You’d be pushed to take anybody away from a view that the Blitz was all sing songs in the shelter and doing the Lambeth walk. You’d not be able to point out that the death, destruction and the criminal run black markets that the people were forced to suffer.

Unfortunately, there’s also a view that ‘we did it alone’. ‘The Yanks were late’ and it was all down to us. Understanding of any other countries involvement, of the Indian army, Caribbean soldiers, the free french, Poles etc. is usually not there.

I’ll give an example…The first is that understanding around the Battle of Britain. There were around 15 nationalities that weren’t British involved. As a kid I used to go into the mess of the polish pilots that flew in WWII that settled here. The standard English understanding would be that they were mostly from the home counties with a few Scots possibly.

I should also say that they’ll also invoke Bletchly Park but not understand the debt owed to the polish originally capturing an Engima machine and cracking the code.

All of this nonsense has been invoked as part of Brexit. It has been pulled on to say it will be marvellous. It’s been invoked by people that weren’t alive during WWII and sold to people none of whom were adults during WWII.

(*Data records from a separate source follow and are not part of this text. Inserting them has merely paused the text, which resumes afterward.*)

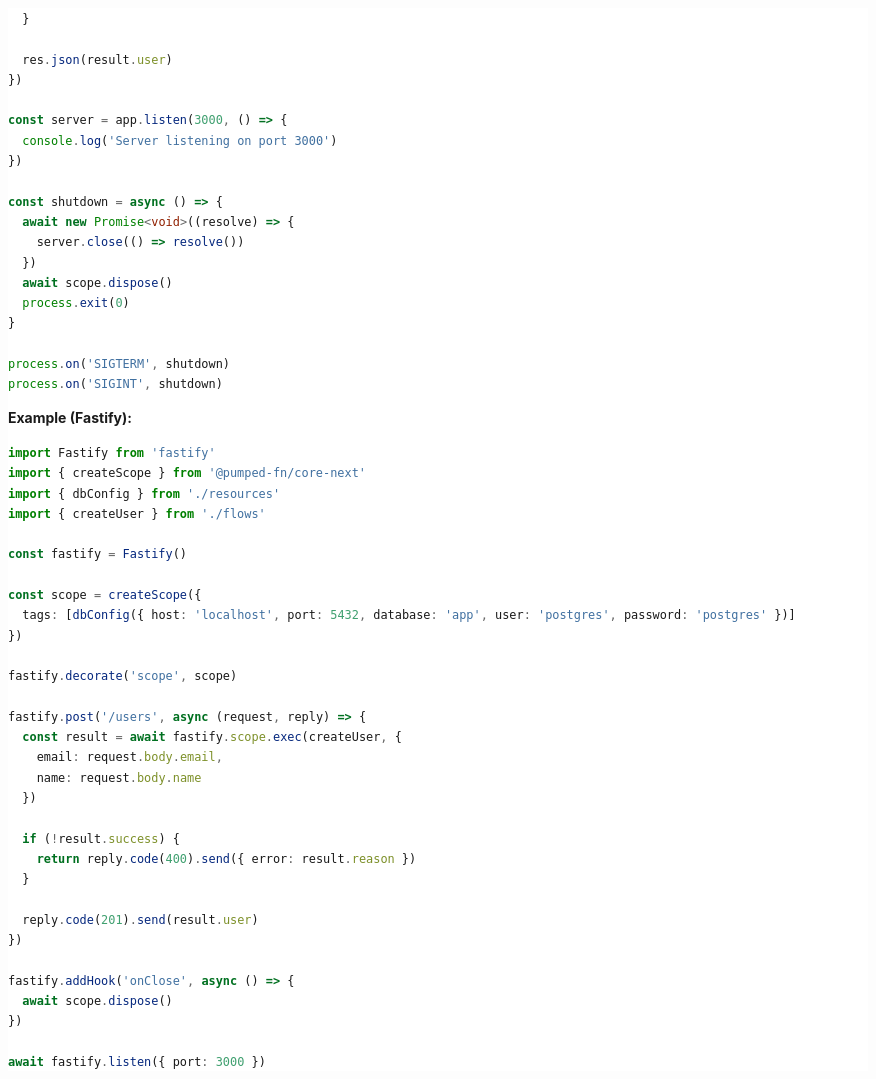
 ```typescript
  }

  res.json(result.user)
})

const server = app.listen(3000, () => {
  console.log('Server listening on port 3000')
})

const shutdown = async () => {
  await new Promise<void>((resolve) => {
    server.close(() => resolve())
  })
  await scope.dispose()
  process.exit(0)
}

process.on('SIGTERM', shutdown)
process.on('SIGINT', shutdown)
```

**Example (Fastify):**

```typescript
import Fastify from 'fastify'
import { createScope } from '@pumped-fn/core-next'
import { dbConfig } from './resources'
import { createUser } from './flows'

const fastify = Fastify()

const scope = createScope({
  tags: [dbConfig({ host: 'localhost', port: 5432, database: 'app', user: 'postgres', password: 'postgres' })]
})

fastify.decorate('scope', scope)

fastify.post('/users', async (request, reply) => {
  const result = await fastify.scope.exec(createUser, {
    email: request.body.email,
    name: request.body.name
  })

  if (!result.success) {
    return reply.code(400).send({ error: result.reason })
  }

  reply.code(201).send(result.user)
})

fastify.addHook('onClose', async () => {
  await scope.dispose()
})

await fastify.listen({ port: 3000 })
```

Boris is trying to invoke Churchill (with minor echoes of WWII) to play to this. I was making a point that he’s not and Chamberlain. is just somebody who would be seen as a failure in that context.

I’m sure there’s a few frothing at the mouth idiots that would invoke Nazis when mentioning the EU but that’s because they are morons and racists. They loose immediately due to Godwins law.

The main focus here is the British (and particularly the English). The Brexiters have fallen for their own untrue fables. Nobody else matters to them. and WWII is a point it time.

The British as are like some drunk past it jock at the end of the bar in an American movie who lives for the rest of their life through winning the state championship in High School. It’s the last time they felt important and comfortable and they constantly hark back to it.

Meanwhile, the nerd has gone out and made friends and moved on to more successes and doesn’t haven’t to look backwards.

I so wish we a nerd of a country like the most of Europe.